My research explores an alternative explanation for the Caribbean’s homicide epidemic: drug trafficking. In illegal markets, violence is a common method for resolving disputes, and police statistics from the region usually indicate that drug trafficking is the primary cause of violence. For instance, one study suggests that 75 percent of violence in Puerto Rico is related to drug trafficking. However, because the drug trade is illegal and difficult to track, proving that it is the main cause of violence in the Caribbean region is challenging. Additionally, both drug markets and violence could be driven by another factor, such as poverty.
My research circumvents the need for drug data by examining a sudden shift in drug trafficking within the region: the 1973 Chilean coup. This event abruptly redirected cocaine trafficking from Chile to Colombia and transformed many Caribbean locations into key points along shipping routes between South and North America. My research uses US vital statistics data from 1953 to 1983 to compare homicides in Puerto Rico with those in a weighted combination of the bottom half of US states ranked by median household income. Most of these states are in the American South and are not major points along drug trafficking routes. Florida is excluded due to Miami’s outsized role in the drug trade.
Puerto Rico serves as a valuable case study because of its comprehensive homicide data, which are more complete than any other Caribbean territory. Additionally, shortly after the Chilean coup, it became a key gateway to the United States for narcotics originating from Colombia. Furthermore, since becoming a territory, Puerto Rico’s culture has converged with that of the United States, and both share many factors affecting violence, such as economic conditions and federal gun laws. These characteristics make Puerto Rico suitable for comparison with US states.
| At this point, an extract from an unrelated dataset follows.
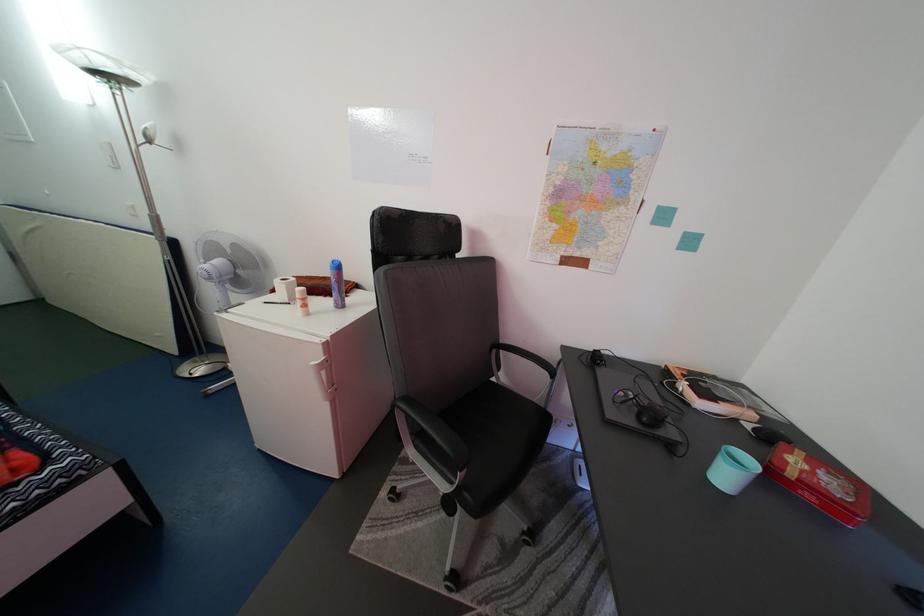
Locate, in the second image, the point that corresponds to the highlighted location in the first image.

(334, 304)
My findings reveal that the onset of large-scale drug trafficking increased homicides in Puerto Rico by 5 per 100,000 inhabitants—about a 50 percent increase—in the decade following the coup relative to the states used for comparison. The initial escalation of violence was concentrated near the capital, San Juan, coinciding with the surge in drug trafficking through the city’s port. The localized nature of this rise in violence casts doubt on claims that its cause was general economic or cultural changes. In fact, the surge in violence does not strongly correlate with changes in unemployment, economic growth, poverty, or inequality. Notably, poverty and inequality had been declining for decades before and during this escalation in violence.
Additional evidence suggests that my findings for Puerto Rico can generalize to the rest of the Caribbean. Violence increased in the 1970s in the US Virgin Islands, Jamaica, and The Bahamas around the same time as it did in Puerto Rico. These locations were also key points along drug shipping routes. Furthermore, drug cartels expanded into the eastern Caribbean in the 1990s to traffic drugs to Europe, which aligns with homicide trends in Trinidad and Tobago, the most populous country in the region. In the 1980s and 1990s, its homicide rate was typically below 10 per 100,000—similar to that of the US—but by the 2000s, as cocaine seizures skyrocketed, the rate had more than quadrupled, usually exceeding 30 per 100,000. Taken together, these findings suggest that drug trafficking is a primary driver of the homicide epidemic in the Caribbean basin.
Unfortunately, it remains unclear what policies could effectively address this issue. Some evidence suggests that drug legalization can lower homicide rates, as seen in Mexico following the legalization of marijuana in parts of the United States. However, there is little global political will to legalize cocaine, heroin, or other hard drugs. Additionally, efforts to crack down on trafficking in one area often merely shift trade routes elsewhere. Moreover, once drug gangs become entrenched in an area, disrupting drug markets can paradoxically increase violence. Despite these challenges, public policy should focus on reducing the violence endemic to drug trafficking.
NOTE
This research brief is based on Brian Marein, “Drug Trafficking and the Homicide Epidemic in the Caribbean Basin,” September 22, 2025.